TO DO → Among the records below, find each line containing the word "lines" and copy it.

RECORDS PROVIDED →

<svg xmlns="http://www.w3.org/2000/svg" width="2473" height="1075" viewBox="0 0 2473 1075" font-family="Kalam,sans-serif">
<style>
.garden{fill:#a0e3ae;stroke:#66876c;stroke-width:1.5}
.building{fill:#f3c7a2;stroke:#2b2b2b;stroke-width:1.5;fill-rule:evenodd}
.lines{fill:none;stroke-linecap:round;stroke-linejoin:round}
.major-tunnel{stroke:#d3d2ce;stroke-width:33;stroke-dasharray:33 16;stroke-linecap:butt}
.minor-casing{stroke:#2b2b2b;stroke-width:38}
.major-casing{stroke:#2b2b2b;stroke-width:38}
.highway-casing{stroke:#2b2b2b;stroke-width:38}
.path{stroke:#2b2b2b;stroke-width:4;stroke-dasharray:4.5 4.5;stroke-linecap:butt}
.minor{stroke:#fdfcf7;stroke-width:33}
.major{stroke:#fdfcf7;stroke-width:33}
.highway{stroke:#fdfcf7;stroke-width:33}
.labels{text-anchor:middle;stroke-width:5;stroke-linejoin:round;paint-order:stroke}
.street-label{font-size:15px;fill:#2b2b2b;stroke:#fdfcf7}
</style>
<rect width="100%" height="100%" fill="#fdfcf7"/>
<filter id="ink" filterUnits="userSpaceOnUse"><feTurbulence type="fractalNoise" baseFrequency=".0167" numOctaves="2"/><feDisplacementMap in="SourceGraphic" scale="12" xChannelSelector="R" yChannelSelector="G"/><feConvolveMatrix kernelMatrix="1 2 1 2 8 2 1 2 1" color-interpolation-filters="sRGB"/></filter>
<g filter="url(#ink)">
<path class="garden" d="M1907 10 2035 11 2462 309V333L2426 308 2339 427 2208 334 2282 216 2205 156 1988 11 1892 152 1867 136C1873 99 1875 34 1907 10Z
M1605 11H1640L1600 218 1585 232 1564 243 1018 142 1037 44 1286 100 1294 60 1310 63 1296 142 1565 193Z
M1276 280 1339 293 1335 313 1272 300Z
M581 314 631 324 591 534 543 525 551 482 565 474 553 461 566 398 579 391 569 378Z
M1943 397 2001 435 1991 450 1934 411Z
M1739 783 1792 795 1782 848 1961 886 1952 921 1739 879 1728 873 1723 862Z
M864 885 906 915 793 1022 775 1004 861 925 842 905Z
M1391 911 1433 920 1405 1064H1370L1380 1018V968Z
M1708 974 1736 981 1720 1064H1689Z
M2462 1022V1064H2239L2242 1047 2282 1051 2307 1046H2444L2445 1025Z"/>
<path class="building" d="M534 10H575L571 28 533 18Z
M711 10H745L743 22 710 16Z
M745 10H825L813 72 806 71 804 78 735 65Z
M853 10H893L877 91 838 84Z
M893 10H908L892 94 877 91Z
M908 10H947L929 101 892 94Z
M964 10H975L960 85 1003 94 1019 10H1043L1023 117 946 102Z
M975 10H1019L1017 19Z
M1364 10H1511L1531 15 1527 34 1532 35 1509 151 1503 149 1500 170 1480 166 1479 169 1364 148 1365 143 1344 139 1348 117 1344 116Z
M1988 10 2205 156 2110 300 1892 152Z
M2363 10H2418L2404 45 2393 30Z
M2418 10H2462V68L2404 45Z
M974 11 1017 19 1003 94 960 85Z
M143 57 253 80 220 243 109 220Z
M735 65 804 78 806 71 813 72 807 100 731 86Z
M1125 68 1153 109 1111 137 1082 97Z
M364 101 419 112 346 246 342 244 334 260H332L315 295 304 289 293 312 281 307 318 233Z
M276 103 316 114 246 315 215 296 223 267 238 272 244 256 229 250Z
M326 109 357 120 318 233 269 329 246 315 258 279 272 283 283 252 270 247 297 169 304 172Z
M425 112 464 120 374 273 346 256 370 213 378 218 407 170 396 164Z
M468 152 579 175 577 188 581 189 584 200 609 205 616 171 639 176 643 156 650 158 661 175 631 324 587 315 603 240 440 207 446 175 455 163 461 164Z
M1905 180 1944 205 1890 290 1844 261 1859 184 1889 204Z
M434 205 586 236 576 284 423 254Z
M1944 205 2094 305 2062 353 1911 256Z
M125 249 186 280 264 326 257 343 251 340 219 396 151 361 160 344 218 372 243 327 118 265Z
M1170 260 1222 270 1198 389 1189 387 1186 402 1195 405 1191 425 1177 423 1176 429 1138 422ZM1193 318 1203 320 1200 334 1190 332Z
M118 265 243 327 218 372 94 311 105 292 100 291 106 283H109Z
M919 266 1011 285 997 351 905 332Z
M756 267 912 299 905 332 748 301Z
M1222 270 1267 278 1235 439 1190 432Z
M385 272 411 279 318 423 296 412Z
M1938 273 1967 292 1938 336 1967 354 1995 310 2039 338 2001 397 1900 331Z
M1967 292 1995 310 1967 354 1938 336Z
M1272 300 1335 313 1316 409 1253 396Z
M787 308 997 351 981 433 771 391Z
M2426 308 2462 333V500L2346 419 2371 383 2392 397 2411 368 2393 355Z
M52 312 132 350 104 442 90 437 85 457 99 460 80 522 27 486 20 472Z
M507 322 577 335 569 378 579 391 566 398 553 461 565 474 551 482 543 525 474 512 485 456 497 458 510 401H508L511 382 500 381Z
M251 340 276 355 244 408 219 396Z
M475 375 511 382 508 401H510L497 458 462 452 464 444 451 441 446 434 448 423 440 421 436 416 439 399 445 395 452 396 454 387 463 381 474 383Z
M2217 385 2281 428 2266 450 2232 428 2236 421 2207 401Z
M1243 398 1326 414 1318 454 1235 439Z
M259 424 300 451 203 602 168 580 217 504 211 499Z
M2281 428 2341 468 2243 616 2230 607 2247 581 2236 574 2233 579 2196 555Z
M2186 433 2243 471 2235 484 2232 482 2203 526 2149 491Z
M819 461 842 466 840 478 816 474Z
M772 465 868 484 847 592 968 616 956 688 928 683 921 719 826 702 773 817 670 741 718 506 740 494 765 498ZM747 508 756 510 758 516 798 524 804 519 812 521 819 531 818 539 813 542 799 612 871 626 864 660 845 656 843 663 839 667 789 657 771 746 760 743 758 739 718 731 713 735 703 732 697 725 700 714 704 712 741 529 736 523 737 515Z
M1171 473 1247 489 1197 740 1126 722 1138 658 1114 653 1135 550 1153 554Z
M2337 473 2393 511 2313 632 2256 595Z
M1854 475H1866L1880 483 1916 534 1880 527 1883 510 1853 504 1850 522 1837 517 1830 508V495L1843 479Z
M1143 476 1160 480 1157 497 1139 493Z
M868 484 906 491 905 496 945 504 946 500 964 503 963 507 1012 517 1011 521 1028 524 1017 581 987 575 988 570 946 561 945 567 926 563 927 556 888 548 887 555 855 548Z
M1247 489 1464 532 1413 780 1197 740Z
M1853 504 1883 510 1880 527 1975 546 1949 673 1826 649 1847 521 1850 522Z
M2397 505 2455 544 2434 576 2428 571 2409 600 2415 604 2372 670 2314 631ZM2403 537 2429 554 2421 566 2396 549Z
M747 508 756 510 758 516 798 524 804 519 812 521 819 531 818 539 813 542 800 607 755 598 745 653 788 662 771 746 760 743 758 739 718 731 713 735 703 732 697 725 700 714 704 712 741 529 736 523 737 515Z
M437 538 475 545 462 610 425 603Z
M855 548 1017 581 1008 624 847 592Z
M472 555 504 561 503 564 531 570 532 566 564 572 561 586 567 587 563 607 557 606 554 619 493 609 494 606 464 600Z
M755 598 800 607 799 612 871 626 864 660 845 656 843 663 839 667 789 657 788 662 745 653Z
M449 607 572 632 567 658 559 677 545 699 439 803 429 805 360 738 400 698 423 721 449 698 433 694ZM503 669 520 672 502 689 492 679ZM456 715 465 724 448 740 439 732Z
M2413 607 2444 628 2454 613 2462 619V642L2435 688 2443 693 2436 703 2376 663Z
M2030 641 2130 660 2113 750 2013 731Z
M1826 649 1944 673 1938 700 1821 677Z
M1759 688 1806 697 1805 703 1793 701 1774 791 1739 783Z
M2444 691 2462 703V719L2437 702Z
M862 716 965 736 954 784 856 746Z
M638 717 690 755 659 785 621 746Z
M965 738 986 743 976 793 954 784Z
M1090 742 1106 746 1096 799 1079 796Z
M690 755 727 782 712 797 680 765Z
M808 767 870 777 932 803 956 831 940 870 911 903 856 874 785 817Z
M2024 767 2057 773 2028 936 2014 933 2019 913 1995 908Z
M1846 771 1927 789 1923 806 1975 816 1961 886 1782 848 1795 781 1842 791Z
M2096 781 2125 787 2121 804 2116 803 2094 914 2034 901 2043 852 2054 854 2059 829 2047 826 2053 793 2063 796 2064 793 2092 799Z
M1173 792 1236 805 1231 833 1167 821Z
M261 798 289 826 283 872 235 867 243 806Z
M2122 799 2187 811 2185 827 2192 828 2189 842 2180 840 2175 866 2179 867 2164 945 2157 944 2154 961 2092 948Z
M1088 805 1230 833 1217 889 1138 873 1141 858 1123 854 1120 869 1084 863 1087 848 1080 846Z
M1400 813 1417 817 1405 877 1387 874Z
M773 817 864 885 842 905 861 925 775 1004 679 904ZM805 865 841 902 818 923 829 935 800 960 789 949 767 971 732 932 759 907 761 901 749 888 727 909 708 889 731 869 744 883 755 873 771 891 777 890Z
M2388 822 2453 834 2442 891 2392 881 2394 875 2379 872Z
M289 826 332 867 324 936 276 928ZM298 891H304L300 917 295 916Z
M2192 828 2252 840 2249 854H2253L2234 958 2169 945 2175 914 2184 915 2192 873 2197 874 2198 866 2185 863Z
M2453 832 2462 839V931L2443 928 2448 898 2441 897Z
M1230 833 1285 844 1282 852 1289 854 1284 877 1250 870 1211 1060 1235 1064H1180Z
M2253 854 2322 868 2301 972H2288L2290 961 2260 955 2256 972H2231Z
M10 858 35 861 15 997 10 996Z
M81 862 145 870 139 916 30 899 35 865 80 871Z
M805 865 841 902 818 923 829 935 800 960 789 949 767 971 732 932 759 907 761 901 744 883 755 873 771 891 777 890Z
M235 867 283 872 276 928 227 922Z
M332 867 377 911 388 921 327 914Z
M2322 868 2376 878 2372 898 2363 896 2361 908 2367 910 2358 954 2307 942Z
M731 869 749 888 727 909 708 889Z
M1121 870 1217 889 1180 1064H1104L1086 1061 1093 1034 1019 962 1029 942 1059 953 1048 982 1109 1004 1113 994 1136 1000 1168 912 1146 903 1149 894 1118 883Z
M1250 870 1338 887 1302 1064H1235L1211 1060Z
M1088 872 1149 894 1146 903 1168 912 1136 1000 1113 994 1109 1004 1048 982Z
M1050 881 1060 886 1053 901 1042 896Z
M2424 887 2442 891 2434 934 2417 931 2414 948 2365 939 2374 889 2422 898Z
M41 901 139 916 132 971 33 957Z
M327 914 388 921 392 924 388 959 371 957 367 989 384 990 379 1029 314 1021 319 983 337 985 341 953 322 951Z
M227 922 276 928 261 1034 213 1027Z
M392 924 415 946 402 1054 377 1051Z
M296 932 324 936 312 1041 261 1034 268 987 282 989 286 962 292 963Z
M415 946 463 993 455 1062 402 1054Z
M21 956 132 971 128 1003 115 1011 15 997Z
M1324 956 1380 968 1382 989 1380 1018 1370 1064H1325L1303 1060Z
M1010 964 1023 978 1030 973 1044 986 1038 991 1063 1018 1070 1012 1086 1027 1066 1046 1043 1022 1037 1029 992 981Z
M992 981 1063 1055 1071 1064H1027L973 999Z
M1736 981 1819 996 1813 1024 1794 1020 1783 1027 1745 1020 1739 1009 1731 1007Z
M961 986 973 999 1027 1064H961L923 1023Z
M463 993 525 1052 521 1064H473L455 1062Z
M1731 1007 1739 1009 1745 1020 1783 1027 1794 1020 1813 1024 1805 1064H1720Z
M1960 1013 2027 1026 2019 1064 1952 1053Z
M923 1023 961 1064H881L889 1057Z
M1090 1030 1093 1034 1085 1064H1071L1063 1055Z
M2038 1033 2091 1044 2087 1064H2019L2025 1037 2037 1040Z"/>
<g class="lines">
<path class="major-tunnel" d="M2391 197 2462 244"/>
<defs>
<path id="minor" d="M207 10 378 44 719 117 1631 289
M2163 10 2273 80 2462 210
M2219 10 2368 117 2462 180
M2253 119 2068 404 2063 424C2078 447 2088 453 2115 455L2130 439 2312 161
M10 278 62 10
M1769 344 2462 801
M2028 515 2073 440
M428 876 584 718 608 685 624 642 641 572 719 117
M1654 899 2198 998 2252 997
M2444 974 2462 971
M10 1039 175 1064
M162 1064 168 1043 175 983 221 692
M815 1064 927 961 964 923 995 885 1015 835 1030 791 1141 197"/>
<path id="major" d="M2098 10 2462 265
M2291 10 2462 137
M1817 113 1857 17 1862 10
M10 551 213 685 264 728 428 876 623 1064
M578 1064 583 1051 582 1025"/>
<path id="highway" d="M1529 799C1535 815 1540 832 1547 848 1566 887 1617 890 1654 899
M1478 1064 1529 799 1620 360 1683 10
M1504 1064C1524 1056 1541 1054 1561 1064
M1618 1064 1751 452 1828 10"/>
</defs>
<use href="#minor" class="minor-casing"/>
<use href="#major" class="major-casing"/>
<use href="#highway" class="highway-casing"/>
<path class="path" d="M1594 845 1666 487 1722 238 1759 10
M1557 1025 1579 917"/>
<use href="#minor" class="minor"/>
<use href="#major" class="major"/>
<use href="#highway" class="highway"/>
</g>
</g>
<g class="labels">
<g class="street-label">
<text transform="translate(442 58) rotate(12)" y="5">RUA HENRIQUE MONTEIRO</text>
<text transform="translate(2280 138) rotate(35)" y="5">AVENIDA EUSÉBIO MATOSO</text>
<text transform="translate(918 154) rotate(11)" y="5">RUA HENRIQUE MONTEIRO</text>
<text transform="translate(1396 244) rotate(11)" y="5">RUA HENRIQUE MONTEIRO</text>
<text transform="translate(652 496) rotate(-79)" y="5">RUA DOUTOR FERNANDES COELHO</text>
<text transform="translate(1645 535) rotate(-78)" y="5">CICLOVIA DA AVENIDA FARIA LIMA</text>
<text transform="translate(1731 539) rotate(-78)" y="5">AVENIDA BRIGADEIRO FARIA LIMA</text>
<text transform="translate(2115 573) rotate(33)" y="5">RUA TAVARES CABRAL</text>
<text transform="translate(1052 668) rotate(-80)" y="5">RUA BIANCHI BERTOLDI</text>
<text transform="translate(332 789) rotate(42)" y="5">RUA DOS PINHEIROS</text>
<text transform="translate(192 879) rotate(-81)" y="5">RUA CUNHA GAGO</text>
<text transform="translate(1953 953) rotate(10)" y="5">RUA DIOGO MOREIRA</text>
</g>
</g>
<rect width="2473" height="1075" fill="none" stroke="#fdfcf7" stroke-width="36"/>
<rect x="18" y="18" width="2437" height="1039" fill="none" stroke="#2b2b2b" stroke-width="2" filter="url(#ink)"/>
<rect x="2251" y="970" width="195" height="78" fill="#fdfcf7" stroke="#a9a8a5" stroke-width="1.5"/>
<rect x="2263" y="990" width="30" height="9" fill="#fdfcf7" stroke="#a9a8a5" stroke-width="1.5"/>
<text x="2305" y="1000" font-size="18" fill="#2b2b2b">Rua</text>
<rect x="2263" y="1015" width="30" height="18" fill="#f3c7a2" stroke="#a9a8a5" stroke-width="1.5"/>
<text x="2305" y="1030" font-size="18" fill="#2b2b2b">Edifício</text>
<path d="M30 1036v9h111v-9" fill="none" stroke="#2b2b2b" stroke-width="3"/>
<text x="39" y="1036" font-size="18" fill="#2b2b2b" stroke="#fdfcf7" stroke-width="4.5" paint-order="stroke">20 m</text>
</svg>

TASK RESPONSE →
.lines{fill:none;stroke-linecap:round;stroke-linejoin:round}
<g class="lines">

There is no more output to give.